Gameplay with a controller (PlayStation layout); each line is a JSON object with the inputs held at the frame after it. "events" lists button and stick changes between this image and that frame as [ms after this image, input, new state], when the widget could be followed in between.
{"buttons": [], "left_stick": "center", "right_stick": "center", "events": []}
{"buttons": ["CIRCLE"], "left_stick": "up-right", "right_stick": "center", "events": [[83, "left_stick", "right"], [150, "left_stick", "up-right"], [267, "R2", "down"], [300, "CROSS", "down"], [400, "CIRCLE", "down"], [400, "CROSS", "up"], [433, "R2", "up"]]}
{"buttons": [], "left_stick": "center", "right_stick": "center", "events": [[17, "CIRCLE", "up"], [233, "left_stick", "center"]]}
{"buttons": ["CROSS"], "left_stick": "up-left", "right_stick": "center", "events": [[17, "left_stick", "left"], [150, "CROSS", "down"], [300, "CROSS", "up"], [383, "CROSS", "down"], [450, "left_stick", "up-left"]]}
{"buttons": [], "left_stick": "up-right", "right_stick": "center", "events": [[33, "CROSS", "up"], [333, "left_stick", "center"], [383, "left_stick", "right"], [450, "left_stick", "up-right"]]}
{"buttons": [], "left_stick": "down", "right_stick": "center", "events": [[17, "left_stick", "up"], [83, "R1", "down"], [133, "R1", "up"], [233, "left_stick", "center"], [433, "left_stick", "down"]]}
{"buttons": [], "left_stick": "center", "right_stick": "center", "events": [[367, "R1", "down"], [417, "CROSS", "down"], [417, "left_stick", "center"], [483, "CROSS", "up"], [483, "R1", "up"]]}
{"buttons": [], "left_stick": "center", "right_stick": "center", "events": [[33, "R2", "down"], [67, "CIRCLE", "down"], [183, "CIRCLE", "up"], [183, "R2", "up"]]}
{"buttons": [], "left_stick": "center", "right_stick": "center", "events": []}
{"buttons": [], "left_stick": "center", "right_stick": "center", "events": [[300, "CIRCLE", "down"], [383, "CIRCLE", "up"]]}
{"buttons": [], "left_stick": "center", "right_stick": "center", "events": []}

┄┄┄┄┄┄┄┄┄┄

### WORK TO COMPLETE
Make a verbatim transcription of all the material.

### ANSWER SPACE
Gameplay with a controller (PlayStation layout); each line is a JSON object with the inputs held at the frame after it. "events" lists button and stick changes between this image and that frame as [ms after this image, input, new state], when the widget could be followed in between.
{"buttons": [], "left_stick": "center", "right_stick": "center", "events": []}
{"buttons": ["CIRCLE"], "left_stick": "up-right", "right_stick": "center", "events": [[83, "left_stick", "right"], [150, "left_stick", "up-right"], [267, "R2", "down"], [300, "CROSS", "down"], [400, "CIRCLE", "down"], [400, "CROSS", "up"], [433, "R2", "up"]]}
{"buttons": [], "left_stick": "center", "right_stick": "center", "events": [[17, "CIRCLE", "up"], [233, "left_stick", "center"]]}
{"buttons": ["CROSS"], "left_stick": "up-left", "right_stick": "center", "events": [[17, "left_stick", "left"], [150, "CROSS", "down"], [300, "CROSS", "up"], [383, "CROSS", "down"], [450, "left_stick", "up-left"]]}
{"buttons": [], "left_stick": "up-right", "right_stick": "center", "events": [[33, "CROSS", "up"], [333, "left_stick", "center"], [383, "left_stick", "right"], [450, "left_stick", "up-right"]]}
{"buttons": [], "left_stick": "down", "right_stick": "center", "events": [[17, "left_stick", "up"], [83, "R1", "down"], [133, "R1", "up"], [233, "left_stick", "center"], [433, "left_stick", "down"]]}
{"buttons": [], "left_stick": "center", "right_stick": "center", "events": [[367, "R1", "down"], [417, "CROSS", "down"], [417, "left_stick", "center"], [483, "CROSS", "up"], [483, "R1", "up"]]}
{"buttons": [], "left_stick": "center", "right_stick": "center", "events": [[33, "R2", "down"], [67, "CIRCLE", "down"], [183, "CIRCLE", "up"], [183, "R2", "up"]]}
{"buttons": [], "left_stick": "center", "right_stick": "center", "events": []}
{"buttons": [], "left_stick": "center", "right_stick": "center", "events": [[300, "CIRCLE", "down"], [383, "CIRCLE", "up"]]}
{"buttons": [], "left_stick": "center", "right_stick": "center", "events": []}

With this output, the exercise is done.